Camera-based high precision position detection for hybrid additive manufacturing with laser powder bed fusion

Abstract

Additive manufacturing (AM) in general and laser powder bed fusion (PBF-LB/M) in particular are becoming increasingly important in the field of production technologies. Especially the high achievable accuracies and the great freedom in design make PBF-LB/M interesting for the manufacturing and repair of gas turbine blades. Part repair involves building AM-geometries onto an existing component. To minimise the offset between component and AM-geometry, a precise knowledge of the position of the component in the PBF-LB/M machine is mandatory. However, components cannot be inserted into the PBF-LB/M machine with repeatable accuracy, so the actual position will differ for each part. For an offset-free build-up, the actual position of the component in the PBF-LB/M machine has to be determined. In this paper, a camera-based position detection system is developed considering PBF-LB/M constraints and system requirements. This includes finding an optimal camera position considering the spatial limitations of the PBF-LB/M machine and analysing the resulting process coordinate systems.
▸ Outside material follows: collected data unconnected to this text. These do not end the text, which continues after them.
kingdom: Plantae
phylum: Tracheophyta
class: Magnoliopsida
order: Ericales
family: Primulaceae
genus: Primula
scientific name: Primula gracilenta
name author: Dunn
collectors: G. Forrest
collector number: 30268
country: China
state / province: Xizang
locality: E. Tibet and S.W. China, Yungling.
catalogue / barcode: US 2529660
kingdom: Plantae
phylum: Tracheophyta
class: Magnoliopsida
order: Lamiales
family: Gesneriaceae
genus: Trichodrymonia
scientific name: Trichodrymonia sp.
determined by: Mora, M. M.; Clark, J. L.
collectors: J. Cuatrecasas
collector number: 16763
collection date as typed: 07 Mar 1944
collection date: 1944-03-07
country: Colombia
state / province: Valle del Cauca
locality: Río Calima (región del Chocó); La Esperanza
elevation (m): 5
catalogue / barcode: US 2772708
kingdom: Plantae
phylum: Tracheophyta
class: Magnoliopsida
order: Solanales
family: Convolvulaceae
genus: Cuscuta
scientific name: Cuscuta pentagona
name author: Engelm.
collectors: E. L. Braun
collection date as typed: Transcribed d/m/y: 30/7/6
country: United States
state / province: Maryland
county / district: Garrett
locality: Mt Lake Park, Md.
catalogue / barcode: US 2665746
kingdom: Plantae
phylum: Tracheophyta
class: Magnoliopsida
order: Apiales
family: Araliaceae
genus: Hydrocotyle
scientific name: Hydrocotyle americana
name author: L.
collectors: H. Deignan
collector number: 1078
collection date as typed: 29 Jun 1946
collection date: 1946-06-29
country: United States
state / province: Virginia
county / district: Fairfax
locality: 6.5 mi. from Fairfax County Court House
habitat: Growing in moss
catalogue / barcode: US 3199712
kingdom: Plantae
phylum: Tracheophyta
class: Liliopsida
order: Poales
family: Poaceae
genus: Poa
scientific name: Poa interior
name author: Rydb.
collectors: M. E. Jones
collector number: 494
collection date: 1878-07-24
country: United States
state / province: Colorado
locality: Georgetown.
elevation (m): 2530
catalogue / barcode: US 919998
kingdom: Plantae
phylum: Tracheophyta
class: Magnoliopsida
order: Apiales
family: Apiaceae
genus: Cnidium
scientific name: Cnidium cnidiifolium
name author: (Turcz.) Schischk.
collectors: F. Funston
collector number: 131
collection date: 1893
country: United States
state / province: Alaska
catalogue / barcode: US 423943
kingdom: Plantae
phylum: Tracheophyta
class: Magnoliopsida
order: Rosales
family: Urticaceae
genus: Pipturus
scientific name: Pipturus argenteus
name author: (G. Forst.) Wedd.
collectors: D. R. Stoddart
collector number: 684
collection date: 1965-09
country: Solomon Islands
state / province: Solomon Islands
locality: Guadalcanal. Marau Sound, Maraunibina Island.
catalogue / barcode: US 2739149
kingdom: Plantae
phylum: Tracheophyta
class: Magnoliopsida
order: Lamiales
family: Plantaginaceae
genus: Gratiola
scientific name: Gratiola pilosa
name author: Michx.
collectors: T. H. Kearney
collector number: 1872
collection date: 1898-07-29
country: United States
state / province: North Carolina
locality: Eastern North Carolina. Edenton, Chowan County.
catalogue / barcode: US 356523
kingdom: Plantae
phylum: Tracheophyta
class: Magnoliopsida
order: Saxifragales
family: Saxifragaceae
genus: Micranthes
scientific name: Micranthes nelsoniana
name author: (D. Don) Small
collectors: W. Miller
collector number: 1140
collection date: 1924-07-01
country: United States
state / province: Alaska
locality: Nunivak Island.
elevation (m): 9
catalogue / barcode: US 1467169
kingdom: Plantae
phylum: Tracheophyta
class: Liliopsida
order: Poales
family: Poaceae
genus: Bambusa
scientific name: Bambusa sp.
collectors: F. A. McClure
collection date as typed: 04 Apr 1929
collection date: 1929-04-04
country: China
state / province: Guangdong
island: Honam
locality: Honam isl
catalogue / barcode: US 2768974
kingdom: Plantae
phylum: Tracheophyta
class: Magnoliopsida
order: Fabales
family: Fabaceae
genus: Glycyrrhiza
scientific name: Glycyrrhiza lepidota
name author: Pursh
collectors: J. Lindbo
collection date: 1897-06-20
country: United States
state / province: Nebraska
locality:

In addition, a workflow is developed to align different coordinate systems and simultaneously correct the perspective distortion in the acquired camera images. Thus, position characteristics can be determined from images by image moments. For this purpose, different image segmentation algorithms are compared. The precision of the system developed is evaluated in tests with 2D objects. A precision of up to 30μm in translational direction and an angular precision of 0.021∘ is achieved. Finally, a 3D demonstrator was built using this proposed hybrid strategy. The offset between base component and AM-geometry is determined by 3D scanning and is 69μm.